_DIRECTIVE:_
Substitute "arrayFinale" for every "arrayRisultato" in the material and reproduce everything else unchanged.

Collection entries
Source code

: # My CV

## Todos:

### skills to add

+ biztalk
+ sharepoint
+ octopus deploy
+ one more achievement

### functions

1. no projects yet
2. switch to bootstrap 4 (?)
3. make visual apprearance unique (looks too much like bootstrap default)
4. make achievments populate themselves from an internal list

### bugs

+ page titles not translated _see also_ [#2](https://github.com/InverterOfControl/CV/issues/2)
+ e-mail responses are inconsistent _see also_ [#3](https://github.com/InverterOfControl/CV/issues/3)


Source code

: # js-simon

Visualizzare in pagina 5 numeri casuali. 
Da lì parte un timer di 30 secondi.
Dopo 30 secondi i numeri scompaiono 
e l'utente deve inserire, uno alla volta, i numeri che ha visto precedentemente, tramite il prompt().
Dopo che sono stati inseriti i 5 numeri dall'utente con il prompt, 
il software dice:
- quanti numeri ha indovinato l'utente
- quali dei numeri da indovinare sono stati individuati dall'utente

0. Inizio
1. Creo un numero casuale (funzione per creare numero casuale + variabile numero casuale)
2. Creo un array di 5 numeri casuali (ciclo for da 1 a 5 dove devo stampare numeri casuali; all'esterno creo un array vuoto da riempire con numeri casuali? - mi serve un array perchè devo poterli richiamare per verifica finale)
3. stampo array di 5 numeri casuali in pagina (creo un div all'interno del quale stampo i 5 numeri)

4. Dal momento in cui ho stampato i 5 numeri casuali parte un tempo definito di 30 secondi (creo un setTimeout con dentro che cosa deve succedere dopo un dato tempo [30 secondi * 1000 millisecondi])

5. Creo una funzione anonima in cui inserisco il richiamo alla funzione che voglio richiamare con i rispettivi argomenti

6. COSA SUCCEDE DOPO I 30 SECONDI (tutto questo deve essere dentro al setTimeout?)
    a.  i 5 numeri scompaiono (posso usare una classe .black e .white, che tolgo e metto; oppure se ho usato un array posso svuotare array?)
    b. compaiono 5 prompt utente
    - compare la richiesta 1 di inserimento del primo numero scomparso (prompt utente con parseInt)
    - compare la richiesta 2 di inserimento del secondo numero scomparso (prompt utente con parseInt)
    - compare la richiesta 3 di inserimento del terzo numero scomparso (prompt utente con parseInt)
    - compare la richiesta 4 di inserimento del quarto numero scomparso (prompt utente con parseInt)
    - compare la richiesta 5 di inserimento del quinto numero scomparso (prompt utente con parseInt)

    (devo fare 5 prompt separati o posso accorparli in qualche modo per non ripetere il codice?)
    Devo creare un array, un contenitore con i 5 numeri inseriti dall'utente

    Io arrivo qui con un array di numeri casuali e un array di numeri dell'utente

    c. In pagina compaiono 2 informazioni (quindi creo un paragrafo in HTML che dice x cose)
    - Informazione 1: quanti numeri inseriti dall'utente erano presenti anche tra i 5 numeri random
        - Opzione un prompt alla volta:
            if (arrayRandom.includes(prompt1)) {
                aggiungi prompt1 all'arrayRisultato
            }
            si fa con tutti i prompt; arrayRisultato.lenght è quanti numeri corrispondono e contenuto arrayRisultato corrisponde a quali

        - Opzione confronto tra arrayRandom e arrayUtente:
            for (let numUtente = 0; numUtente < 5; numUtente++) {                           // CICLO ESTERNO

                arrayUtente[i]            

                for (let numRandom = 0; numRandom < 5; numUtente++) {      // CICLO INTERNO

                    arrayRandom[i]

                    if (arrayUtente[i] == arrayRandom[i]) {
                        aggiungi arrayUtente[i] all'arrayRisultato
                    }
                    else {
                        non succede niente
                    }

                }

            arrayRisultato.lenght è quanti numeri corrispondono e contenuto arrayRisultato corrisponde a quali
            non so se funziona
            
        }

_OUTPUT BELOW:_
Source code

: # My CV

## Todos:

### skills to add

+ biztalk
+ sharepoint
+ octopus deploy
+ one more achievement

### functions

1. no projects yet
2. switch to bootstrap 4 (?)
3. make visual apprearance unique (looks too much like bootstrap default)
4. make achievments populate themselves from an internal list

### bugs

+ page titles not translated _see also_ [#2](https://github.com/InverterOfControl/CV/issues/2)
+ e-mail responses are inconsistent _see also_ [#3](https://github.com/InverterOfControl/CV/issues/3)


Source code

: # js-simon

Visualizzare in pagina 5 numeri casuali. 
Da lì parte un timer di 30 secondi.
Dopo 30 secondi i numeri scompaiono 
e l'utente deve inserire, uno alla volta, i numeri che ha visto precedentemente, tramite il prompt().
Dopo che sono stati inseriti i 5 numeri dall'utente con il prompt, 
il software dice:
- quanti numeri ha indovinato l'utente
- quali dei numeri da indovinare sono stati individuati dall'utente

0. Inizio
1. Creo un numero casuale (funzione per creare numero casuale + variabile numero casuale)
2. Creo un array di 5 numeri casuali (ciclo for da 1 a 5 dove devo stampare numeri casuali; all'esterno creo un array vuoto da riempire con numeri casuali? - mi serve un array perchè devo poterli richiamare per verifica finale)
3. stampo array di 5 numeri casuali in pagina (creo un div all'interno del quale stampo i 5 numeri)

4. Dal momento in cui ho stampato i 5 numeri casuali parte un tempo definito di 30 secondi (creo un setTimeout con dentro che cosa deve succedere dopo un dato tempo [30 secondi * 1000 millisecondi])

5. Creo una funzione anonima in cui inserisco il richiamo alla funzione che voglio richiamare con i rispettivi argomenti

6. COSA SUCCEDE DOPO I 30 SECONDI (tutto questo deve essere dentro al setTimeout?)
    a.  i 5 numeri scompaiono (posso usare una classe .black e .white, che tolgo e metto; oppure se ho usato un array posso svuotare array?)
    b. compaiono 5 prompt utente
    - compare la richiesta 1 di inserimento del primo numero scomparso (prompt utente con parseInt)
    - compare la richiesta 2 di inserimento del secondo numero scomparso (prompt utente con parseInt)
    - compare la richiesta 3 di inserimento del terzo numero scomparso (prompt utente con parseInt)
    - compare la richiesta 4 di inserimento del quarto numero scomparso (prompt utente con parseInt)
    - compare la richiesta 5 di inserimento del quinto numero scomparso (prompt utente con parseInt)

    (devo fare 5 prompt separati o posso accorparli in qualche modo per non ripetere il codice?)
    Devo creare un array, un contenitore con i 5 numeri inseriti dall'utente

    Io arrivo qui con un array di numeri casuali e un array di numeri dell'utente

    c. In pagina compaiono 2 informazioni (quindi creo un paragrafo in HTML che dice x cose)
    - Informazione 1: quanti numeri inseriti dall'utente erano presenti anche tra i 5 numeri random
        - Opzione un prompt alla volta:
            if (arrayRandom.includes(prompt1)) {
                aggiungi prompt1 all'arrayFinale
            }
            si fa con tutti i prompt; arrayFinale.lenght è quanti numeri corrispondono e contenuto arrayFinale corrisponde a quali

        - Opzione confronto tra arrayRandom e arrayUtente:
            for (let numUtente = 0; numUtente < 5; numUtente++) {                           // CICLO ESTERNO

                arrayUtente[i]            

                for (let numRandom = 0; numRandom < 5; numUtente++) {      // CICLO INTERNO

                    arrayRandom[i]

                    if (arrayUtente[i] == arrayRandom[i]) {
                        aggiungi arrayUtente[i] all'arrayFinale
                    }
                    else {
                        non succede niente
                    }

                }

            arrayFinale.lenght è quanti numeri corrispondono e contenuto arrayFinale corrisponde a quali
            non so se funziona
            
        }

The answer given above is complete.